# [Problem details]
Please lay out the lines starting at the one containing "vlan batch 20" and ending at the last line of the entries as a Markdown table with the columns Row and Line. Number each row and leave out blank lines.

[Start of Attachment]

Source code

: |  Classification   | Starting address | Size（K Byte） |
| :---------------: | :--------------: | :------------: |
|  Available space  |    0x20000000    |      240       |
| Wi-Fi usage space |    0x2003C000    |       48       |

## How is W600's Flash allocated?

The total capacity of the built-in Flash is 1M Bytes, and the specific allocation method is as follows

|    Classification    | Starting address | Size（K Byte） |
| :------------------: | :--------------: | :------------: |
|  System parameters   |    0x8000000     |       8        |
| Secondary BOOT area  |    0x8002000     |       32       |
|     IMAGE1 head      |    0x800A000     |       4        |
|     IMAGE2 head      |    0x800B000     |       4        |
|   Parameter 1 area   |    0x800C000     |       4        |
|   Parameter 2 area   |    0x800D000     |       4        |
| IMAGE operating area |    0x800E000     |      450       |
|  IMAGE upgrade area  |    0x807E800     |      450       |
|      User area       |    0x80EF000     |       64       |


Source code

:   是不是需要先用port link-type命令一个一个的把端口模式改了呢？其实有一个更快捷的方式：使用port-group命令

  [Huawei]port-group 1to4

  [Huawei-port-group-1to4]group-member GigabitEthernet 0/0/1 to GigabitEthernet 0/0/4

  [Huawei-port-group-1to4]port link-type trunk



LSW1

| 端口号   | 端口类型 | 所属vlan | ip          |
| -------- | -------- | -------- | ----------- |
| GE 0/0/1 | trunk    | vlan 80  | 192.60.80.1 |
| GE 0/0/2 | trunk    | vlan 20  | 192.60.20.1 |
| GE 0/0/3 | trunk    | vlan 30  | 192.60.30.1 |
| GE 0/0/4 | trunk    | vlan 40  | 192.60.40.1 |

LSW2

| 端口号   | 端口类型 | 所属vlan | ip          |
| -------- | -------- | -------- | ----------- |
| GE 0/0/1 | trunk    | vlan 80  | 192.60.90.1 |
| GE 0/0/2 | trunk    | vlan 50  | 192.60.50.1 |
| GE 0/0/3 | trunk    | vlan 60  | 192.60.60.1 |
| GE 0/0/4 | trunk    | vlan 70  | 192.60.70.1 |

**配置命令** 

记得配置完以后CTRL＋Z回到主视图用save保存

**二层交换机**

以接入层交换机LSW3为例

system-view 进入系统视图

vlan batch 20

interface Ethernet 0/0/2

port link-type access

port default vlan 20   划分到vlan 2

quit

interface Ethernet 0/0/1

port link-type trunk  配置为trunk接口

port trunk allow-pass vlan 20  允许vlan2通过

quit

[End of Attachment]

# [Solution]
| Row | Line |
|---|---|
| 1 | vlan batch 20 |
| 2 | interface Ethernet 0/0/2 |
| 3 | port link-type access |
| 4 | port default vlan 20   划分到vlan 2 |
| 5 | quit |
| 6 | interface Ethernet 0/0/1 |
| 7 | port link-type trunk  配置为trunk接口 |
| 8 | port trunk allow-pass vlan 20  允许vlan2通过 |
| 9 | quit |